Smart Solar Controller
Intel developed its Classmate PC as its own take on the One Laptop Per Child initiative of a few years ago. Unfortunately, it’s useless without power—which isn’t guaranteed in some parts of the world.
Meet Intel’s Smart Solar Controller. Paired with a small solar panel (which you'll see on the next slide), it can power four Classmate PCs. The controller constantly senses and smoothes the power curve, so that the laptops receive a stable supply of juice.
Any solar panel can be used with Intel's solar controller or hub, like this portable 100-watt model.
Here's the Intel Classmate PC two-in-one. The tablet detaches so kids can tote it around the classroom.
Smart solar controller hub
But wait, there's more!

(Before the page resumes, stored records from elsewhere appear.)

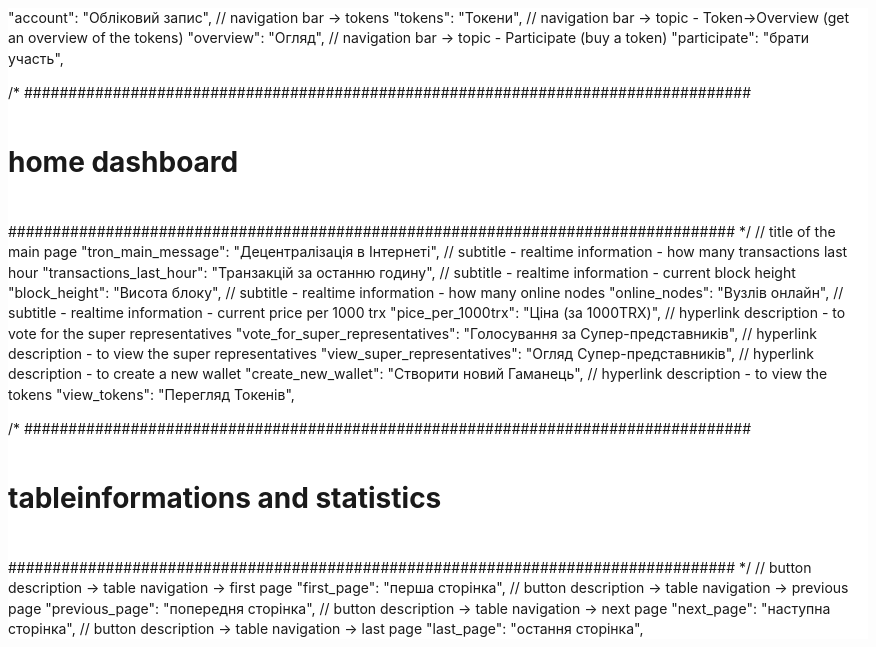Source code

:   "account": "Обліковий запис",
  // navigation bar -> tokens
  "tokens": "Токени",
  // navigation bar -> topic - Token->Overview (get an overview of the tokens)
  "overview": "Огляд",
  // navigation bar -> topic - Participate (buy a token)
  "participate": "брати участь",

/*
##################################################################################
#                                                                                #
# home dashboard                                                                 #
#                                                                                #
##################################################################################
*/
  // title of the main page
  "tron_main_message": "Децентралізація в Інтернеті",
  // subtitle - realtime information - how many transactions last hour
  "transactions_last_hour": "Транзакцій за останню годину",
  // subtitle - realtime information - current block height
  "block_height": "Висота блоку",
  // subtitle - realtime information - how many online nodes
  "online_nodes": "Вузлів онлайн",
  // subtitle - realtime information - current price per 1000 trx
  "pice_per_1000trx": "Ціна (за 1000TRX)",
  // hyperlink description - to vote for the super representatives
  "vote_for_super_representatives": "Голосування за Супер-представників",
  // hyperlink description - to view the super representatives
  "view_super_representatives": "Огляд Супер-представників",
  // hyperlink description - to create a new wallet
  "create_new_wallet": "Створити новий Гаманець",
  // hyperlink description - to view the tokens
  "view_tokens": "Перегляд Токенів",

/*
##################################################################################
#                                                                                #
# tableinformations and statistics                                               #
#                                                                                #
##################################################################################
*/
  // button description -> table navigation -> first page
  "first_page": "перша сторінка",
  // button description -> table navigation -> previous page
  "previous_page": "попередня сторінка",
  // button description -> table navigation -> next page
  "next_page": "наступна сторінка",
  // button description -> table navigation -> last page
  "last_page": "остання сторінка",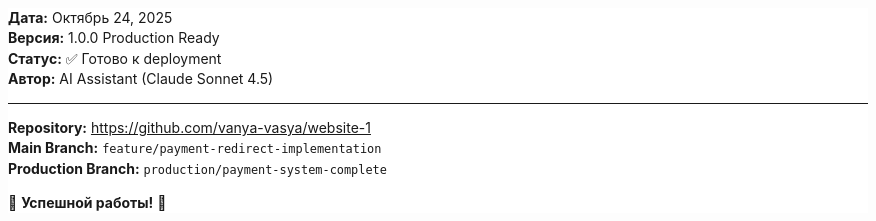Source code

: 
**Дата:** Октябрь 24, 2025  
**Версия:** 1.0.0 Production Ready  
**Статус:** ✅ Готово к deployment  
**Автор:** AI Assistant (Claude Sonnet 4.5)  

---

**Repository:** https://github.com/vanya-vasya/website-1  
**Main Branch:** `feature/payment-redirect-implementation`  
**Production Branch:** `production/payment-system-complete`  

🎉 **Успешной работы!** 🎉

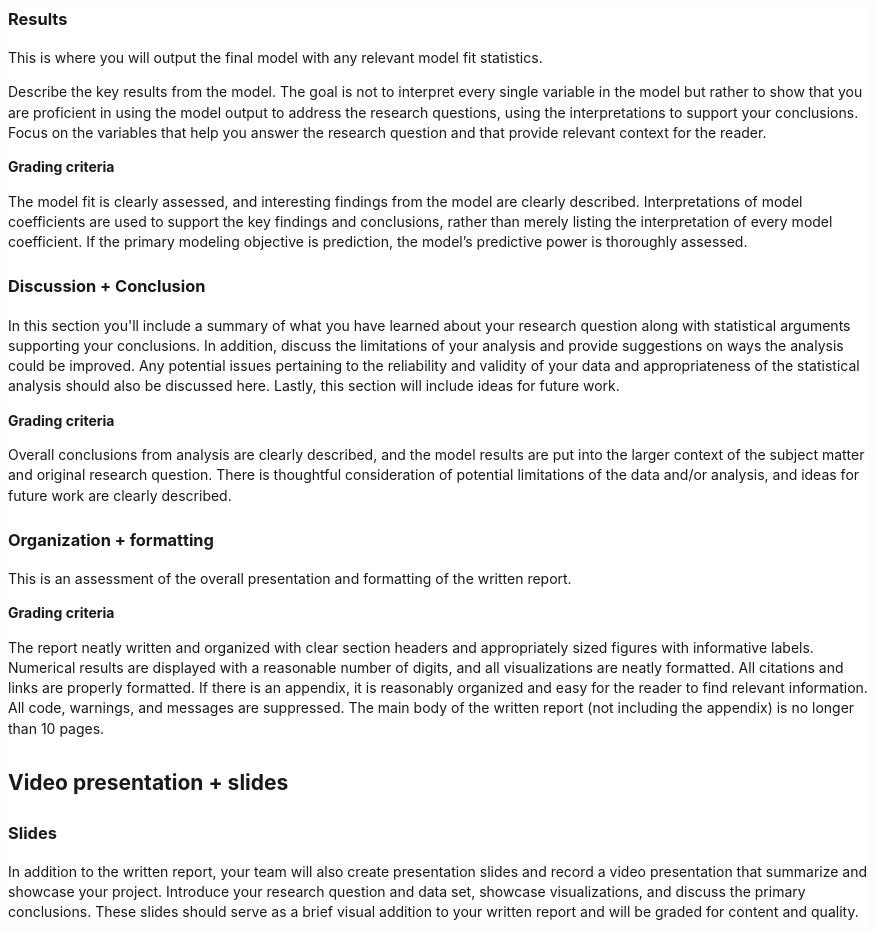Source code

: 
### Results 

This is where you will output the final model with any relevant model fit statistics. 

Describe the key results from the model. The goal is not to interpret every single variable in the model but rather to show that you are proficient in using the model output to address the research questions, using the interpretations to support your conclusions.  Focus on the variables that help you answer the research question and that provide relevant context for the reader. 


**Grading criteria**

The model fit is clearly assessed, and interesting findings from the model are clearly described. Interpretations of model coefficients are used to support the key findings and conclusions, rather than merely listing the interpretation of every model coefficient. If the primary modeling objective is prediction, the model’s predictive power is thoroughly assessed.


### Discussion + Conclusion

In this section you'll include a summary of what you have learned about your research question along with statistical arguments supporting your conclusions. In addition, discuss the limitations of your analysis and provide suggestions on ways the analysis could be improved. Any potential issues pertaining to the reliability and validity of your data and appropriateness of the statistical analysis should also be discussed here. Lastly, this section will include ideas for future work. 

**Grading criteria**

Overall conclusions from analysis are clearly described, and the model results are put into the larger context of the subject matter and original research question. There is thoughtful consideration of potential limitations of the data and/or analysis, and ideas for future work are clearly described.

### Organization + formatting 

This is an assessment of the overall presentation and formatting of the written report. 

**Grading criteria**

The report neatly written and organized with clear section headers and appropriately sized figures with informative labels. Numerical results are displayed with a reasonable number of digits, and all visualizations are neatly formatted. All citations and links are properly formatted. If there is an appendix, it is reasonably organized and easy for the reader to find relevant information. All code, warnings, and messages are suppressed. The main body of the written report (not including the appendix) is no longer than 10 pages.


## Video presentation + slides

### Slides 

In addition to the written report, your team will also create presentation slides and record a video presentation that summarize and showcase your project. Introduce your research question and data set, showcase visualizations, and discuss the primary conclusions. These slides should serve as a brief visual addition to your written report and will be graded for content and quality.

Inside the rural classroom, there may be additional PCs, , displays, phones, and other devices. This prototype solar hub adjusts the voltage per port for different devices, detecting them and their power needs. The hub lacks a battery, but there's enough capacitance inside the box to keep power flowing in case a cloud floats across the sun.
Intel's connected car vision
Forget Google's vision of self-driving cars. Richard Libby, Intel's point man on car technology, believes in a car that can communicate with people, objects, and other cars, communicating information via multiple displays mounted all around the interior.
Oh no -- terms of service?
In this model, this car isn't yours, just one you're borrowing or renting from a stranger. So yes, you have to agree to some terms and conditions before you can set off.
Email, music, and more
Distracted driving plays a strong role in Intel's vision of the car.
All of this information only shows up when the car is parked or at a traffic light—Intel's car "knows" when the light will turn green, giving you 30 seconds or so to read an email or select a song to play.
Hacking the connected car
One of the problems with connecting a car is that any connection with the outside world can be potentially taken over. With a car, lives could be at risk.
In this scary demonstration, an Intel researcher hacked into a (model) car's CAN bus and told it to accelerate to its maximum speed. Intel's answer? Its McAfee security division can be used to secure the car, too.
Llama Mountain hybrid tablet
Intel will launch its next generation of Core processors, code-named "Broadwell," later this year. Some of those chips will be marketed as the "Core M," and designed for power-sipping tablet-laptop hybrids like this reference design, code-named "Llama Mountain".
A portable all-in-one
Finally, we arrive at what Intel calls a portable all-in-one: a battery-backed monster display that can be toted from one room to another. Sure, it can be used to watch TV, but it can also be laid flat for tabletop gaming, such as this take on penguin shuffleboard.
The bottom line: Intel’s in the business to sell chips. Designing the home of the future gives its potential customers something to design for—and reasons to keep buying chips from Intel.